Published 18 Jul, 2017 07:09am

From the past pages of dawn : 1967 : Fifty years ago : Tanda Dam completed

PESHAWAR: Water started flowing in the Tanda Dam canals today [July 17], marking the completion of the Rs 6.68 crore project designed to irrigate 32,000 acres of virgin land in Kohat.

The water was released to test the canal system and the local cultivators would be able to use it only during the Rabi season as they have not yet dug channels to utilise it.

The WAPDA Chief Engineer of Projects, Northern Region, Mr H.K. Bangesh, told local journalists that the project would be handed over to the regional Irrigation Department after its formal inauguration in October next.

The entire project was designed by Pakistani engineers and has entirely been completed from local resources.

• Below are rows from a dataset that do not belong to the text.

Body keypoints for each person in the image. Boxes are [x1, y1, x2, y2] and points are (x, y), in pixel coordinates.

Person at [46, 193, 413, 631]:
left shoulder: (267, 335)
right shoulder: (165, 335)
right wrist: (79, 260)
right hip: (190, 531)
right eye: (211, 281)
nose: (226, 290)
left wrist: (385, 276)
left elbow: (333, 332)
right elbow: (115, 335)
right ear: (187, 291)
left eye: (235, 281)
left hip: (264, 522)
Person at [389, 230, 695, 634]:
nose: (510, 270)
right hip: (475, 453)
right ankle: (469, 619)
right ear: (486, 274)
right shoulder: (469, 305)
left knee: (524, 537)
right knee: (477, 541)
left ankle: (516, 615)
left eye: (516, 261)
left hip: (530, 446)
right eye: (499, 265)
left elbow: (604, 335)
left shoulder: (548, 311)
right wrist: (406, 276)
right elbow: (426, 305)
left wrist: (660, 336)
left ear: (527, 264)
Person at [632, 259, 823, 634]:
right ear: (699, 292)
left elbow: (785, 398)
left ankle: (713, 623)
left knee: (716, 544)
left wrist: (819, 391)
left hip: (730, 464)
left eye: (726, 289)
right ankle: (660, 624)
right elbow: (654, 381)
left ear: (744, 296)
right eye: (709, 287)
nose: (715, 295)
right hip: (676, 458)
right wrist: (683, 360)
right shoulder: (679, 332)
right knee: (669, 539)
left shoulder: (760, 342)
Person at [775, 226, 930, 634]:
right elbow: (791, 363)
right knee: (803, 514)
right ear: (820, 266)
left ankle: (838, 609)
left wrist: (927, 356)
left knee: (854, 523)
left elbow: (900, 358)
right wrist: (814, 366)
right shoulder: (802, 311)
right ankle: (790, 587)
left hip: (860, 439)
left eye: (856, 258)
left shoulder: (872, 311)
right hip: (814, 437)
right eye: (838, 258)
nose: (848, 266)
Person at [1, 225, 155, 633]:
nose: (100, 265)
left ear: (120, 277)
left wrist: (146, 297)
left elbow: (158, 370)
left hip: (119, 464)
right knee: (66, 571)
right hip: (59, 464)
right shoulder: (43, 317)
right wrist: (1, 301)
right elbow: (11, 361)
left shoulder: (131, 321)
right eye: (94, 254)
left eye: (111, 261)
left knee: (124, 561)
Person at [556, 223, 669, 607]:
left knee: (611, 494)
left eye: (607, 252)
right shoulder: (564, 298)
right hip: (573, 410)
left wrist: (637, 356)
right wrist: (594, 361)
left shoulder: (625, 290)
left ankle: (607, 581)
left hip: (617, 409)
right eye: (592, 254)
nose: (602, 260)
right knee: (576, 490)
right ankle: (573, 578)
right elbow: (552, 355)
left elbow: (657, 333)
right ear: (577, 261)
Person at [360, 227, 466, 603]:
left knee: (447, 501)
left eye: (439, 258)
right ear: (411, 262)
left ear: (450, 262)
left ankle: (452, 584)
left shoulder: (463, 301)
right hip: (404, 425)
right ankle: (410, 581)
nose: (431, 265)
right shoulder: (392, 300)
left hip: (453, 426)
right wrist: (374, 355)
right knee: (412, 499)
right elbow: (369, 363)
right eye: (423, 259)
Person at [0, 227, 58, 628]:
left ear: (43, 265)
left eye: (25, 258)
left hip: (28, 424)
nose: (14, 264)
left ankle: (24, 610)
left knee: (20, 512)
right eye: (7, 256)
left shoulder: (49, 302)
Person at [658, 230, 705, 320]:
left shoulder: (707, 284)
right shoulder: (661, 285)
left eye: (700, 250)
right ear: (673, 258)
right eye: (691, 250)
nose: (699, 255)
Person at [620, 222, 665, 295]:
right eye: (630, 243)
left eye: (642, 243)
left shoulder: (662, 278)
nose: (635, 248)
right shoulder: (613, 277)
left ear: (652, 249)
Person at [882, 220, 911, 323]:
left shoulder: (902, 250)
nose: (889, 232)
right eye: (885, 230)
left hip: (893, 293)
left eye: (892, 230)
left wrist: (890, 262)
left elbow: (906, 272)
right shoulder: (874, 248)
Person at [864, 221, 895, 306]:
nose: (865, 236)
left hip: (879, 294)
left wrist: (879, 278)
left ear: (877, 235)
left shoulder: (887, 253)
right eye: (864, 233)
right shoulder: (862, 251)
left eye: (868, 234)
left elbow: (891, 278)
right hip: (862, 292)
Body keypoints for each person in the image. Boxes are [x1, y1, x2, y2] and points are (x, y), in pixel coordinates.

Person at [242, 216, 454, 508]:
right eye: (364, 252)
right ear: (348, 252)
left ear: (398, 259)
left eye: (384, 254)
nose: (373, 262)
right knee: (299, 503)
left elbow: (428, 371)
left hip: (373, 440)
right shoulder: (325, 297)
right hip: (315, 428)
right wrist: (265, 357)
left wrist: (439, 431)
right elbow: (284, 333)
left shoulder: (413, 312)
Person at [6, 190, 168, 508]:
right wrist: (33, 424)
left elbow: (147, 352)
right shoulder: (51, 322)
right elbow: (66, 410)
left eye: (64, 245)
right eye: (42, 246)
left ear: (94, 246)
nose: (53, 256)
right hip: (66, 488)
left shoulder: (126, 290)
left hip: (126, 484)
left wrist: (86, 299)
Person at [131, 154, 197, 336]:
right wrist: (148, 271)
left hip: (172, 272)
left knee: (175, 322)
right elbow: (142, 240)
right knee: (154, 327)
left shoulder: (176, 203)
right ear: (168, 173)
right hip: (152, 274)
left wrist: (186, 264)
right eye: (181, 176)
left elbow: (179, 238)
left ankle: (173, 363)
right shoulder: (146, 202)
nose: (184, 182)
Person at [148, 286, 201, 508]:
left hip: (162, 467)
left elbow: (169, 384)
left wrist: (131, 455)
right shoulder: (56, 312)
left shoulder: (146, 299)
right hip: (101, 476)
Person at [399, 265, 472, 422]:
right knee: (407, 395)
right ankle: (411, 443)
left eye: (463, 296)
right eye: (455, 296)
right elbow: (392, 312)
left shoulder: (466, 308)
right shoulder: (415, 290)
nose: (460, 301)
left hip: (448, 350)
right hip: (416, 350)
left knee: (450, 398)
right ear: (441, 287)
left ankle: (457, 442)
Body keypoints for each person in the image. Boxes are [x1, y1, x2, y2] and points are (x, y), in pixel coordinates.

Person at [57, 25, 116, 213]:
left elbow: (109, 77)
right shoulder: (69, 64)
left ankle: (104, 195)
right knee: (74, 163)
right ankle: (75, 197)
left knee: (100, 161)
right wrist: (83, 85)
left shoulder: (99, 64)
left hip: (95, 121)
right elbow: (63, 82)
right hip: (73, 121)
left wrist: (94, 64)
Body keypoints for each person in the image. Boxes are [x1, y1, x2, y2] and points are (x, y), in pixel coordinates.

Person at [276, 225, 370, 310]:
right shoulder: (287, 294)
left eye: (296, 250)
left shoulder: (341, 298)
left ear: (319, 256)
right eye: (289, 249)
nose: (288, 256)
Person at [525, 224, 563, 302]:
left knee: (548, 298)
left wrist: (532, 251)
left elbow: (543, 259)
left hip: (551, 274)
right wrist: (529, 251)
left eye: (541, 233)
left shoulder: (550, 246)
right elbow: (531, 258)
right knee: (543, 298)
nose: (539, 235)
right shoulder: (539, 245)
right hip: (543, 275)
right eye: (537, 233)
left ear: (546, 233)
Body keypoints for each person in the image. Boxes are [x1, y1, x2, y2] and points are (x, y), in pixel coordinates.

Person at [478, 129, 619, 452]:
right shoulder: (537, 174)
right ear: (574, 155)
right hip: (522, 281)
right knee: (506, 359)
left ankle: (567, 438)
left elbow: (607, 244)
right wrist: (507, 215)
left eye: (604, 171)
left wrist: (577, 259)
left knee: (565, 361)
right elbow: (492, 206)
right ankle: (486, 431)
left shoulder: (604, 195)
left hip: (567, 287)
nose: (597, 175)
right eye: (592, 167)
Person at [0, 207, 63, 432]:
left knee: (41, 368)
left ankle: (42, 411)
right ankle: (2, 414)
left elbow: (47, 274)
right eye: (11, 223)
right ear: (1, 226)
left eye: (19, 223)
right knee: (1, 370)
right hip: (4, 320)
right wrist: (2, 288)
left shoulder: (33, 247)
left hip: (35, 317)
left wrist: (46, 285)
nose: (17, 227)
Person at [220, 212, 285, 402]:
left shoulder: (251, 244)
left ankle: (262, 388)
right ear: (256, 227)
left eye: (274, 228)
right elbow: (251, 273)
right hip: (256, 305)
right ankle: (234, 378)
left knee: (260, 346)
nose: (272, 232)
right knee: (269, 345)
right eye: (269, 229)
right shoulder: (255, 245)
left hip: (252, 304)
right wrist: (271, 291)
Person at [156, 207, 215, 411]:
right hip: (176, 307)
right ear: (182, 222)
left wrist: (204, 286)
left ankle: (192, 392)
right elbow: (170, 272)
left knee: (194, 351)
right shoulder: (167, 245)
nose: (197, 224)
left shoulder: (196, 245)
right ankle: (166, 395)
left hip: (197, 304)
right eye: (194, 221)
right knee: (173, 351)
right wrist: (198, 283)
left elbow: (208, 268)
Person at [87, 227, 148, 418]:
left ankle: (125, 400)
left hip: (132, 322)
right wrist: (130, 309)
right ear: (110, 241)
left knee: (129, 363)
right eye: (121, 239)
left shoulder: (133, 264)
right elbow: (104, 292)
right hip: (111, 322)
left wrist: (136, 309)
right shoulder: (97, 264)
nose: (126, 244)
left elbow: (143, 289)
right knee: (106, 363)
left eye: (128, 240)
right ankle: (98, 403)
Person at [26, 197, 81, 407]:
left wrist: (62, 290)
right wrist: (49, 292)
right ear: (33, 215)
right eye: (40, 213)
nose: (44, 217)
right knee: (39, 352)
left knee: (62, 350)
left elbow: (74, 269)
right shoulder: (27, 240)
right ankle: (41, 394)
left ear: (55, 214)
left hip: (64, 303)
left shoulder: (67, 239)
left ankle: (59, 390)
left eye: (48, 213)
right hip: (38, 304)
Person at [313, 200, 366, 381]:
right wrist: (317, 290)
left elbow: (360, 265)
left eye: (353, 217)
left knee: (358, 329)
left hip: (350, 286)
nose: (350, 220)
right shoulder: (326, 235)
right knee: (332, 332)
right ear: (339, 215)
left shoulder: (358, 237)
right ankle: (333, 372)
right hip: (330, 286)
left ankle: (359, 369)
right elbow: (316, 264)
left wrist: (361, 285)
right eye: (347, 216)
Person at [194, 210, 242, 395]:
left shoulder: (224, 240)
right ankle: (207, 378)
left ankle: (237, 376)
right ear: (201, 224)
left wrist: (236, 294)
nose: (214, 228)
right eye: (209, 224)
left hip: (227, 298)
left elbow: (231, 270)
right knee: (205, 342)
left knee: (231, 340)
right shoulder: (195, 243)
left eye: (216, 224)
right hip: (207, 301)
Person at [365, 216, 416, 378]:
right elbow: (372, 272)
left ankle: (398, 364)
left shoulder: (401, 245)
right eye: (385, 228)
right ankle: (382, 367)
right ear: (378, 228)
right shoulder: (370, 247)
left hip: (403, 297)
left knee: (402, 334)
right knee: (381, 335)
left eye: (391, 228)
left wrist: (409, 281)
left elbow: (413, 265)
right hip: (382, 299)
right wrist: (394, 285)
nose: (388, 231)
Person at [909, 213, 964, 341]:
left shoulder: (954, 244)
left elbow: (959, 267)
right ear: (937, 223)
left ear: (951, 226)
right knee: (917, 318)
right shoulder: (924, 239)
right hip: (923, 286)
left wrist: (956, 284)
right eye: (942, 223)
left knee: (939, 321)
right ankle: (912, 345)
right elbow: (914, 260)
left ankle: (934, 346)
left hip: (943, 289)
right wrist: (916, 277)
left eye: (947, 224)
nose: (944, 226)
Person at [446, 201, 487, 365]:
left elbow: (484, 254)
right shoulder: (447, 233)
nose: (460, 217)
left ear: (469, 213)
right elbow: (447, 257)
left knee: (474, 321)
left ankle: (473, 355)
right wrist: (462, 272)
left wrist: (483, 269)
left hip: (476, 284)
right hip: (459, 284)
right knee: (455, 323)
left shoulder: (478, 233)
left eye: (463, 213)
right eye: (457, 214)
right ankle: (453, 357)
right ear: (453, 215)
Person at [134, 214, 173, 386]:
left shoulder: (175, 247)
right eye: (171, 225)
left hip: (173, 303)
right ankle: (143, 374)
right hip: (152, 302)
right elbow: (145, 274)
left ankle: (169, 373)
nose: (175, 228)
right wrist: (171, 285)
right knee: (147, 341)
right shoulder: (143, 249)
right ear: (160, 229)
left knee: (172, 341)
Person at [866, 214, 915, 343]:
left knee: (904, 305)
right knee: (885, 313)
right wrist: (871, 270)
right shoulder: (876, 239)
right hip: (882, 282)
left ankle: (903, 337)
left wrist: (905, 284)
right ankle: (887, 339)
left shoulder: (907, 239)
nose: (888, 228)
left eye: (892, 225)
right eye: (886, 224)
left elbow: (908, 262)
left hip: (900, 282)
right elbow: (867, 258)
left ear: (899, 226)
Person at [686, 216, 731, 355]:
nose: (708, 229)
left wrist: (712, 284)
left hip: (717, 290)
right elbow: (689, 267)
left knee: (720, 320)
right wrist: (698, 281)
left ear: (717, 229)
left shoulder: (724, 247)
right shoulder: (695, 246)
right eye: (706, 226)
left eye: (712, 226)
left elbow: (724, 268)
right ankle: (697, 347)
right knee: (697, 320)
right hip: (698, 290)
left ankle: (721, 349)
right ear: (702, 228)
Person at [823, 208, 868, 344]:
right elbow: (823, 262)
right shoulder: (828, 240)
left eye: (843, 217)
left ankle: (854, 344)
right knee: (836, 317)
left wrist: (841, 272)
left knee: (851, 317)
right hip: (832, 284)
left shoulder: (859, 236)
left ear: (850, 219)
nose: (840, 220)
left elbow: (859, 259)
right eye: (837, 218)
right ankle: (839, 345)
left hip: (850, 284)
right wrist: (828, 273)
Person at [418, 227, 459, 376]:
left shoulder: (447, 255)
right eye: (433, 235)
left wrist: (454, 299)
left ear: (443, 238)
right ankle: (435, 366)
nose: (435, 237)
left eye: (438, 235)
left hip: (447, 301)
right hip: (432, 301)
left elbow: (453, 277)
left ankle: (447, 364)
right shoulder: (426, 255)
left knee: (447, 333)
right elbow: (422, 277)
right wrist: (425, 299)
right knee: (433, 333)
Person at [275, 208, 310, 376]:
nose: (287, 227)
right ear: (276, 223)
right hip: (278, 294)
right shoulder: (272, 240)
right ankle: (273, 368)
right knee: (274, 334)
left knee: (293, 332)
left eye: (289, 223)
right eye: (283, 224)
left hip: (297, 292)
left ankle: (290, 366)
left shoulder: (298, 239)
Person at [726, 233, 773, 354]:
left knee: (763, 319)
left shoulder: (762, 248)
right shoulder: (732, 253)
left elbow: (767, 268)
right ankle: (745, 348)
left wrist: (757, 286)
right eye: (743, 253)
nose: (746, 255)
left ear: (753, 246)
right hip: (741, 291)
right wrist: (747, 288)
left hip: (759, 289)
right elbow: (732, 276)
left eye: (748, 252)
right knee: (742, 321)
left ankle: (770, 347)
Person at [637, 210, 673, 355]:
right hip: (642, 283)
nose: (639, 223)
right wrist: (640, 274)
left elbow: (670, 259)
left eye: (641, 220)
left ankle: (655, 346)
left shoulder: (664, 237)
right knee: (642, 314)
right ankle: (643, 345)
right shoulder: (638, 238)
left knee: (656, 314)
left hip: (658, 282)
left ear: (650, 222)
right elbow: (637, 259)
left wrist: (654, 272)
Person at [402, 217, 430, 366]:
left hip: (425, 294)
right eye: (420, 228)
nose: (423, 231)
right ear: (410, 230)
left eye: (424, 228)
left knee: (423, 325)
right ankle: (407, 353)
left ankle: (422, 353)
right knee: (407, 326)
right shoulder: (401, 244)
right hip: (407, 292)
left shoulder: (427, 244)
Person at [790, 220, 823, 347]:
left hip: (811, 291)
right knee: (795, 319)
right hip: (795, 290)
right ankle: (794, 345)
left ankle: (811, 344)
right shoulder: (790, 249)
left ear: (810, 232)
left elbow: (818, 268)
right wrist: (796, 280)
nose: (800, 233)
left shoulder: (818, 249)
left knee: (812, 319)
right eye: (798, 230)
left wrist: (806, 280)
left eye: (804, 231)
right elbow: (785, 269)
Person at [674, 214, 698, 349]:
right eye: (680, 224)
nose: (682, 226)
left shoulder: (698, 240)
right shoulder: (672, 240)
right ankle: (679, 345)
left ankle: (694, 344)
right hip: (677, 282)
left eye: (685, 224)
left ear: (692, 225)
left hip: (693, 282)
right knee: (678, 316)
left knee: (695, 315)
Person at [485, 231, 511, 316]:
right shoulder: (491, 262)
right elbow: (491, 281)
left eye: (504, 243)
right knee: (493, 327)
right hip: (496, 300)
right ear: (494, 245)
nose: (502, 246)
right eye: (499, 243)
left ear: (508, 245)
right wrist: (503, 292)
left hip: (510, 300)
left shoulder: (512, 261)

The water reservoir has filled up to half of its capacity, but the engineers are confident that it would be full by the end of the monsoon season.

The project has its own special features. A barrage has been constructed on Kohat Toi from where the surplus water is taken through a tunnel to a plain surrounded by three hills. By constructing a dam on the fourth side a reservoir has been created which would store all the flood waters of the river.

The reservoir has a capacity to store 65,000 acre feet of water which would help in maintaining a perennial supply of 260 cusecs of water for irrigation purposes.

The project was inaugurated by President Ayub Khan in 1962. Its completion was delayed due to the Indian aggression.

[Meanwhile, as reported by our correspondent in London,] the Indian Army and Police have sealed off the borders with East Pakistan and Nepal, a report from Delhi in today’s [July 17] “Daily Telegraph” stated, “to seal the escape routes for pro-Chinese Communist leaders of the Naxalbari revolt”. The report stated that “at least two leaders crossed into east Nepal after Thursday night’s police offensive”. One “rebel” was killed and 365 arrested.

“The Daily Telegraph” report added “police have extreme difficulty in controlling movements in the thick vegetation on the hills.Nepalese Communists are said to be distributing anti-Indian propaganda in the border towns of Jhapa and Bhadpur”.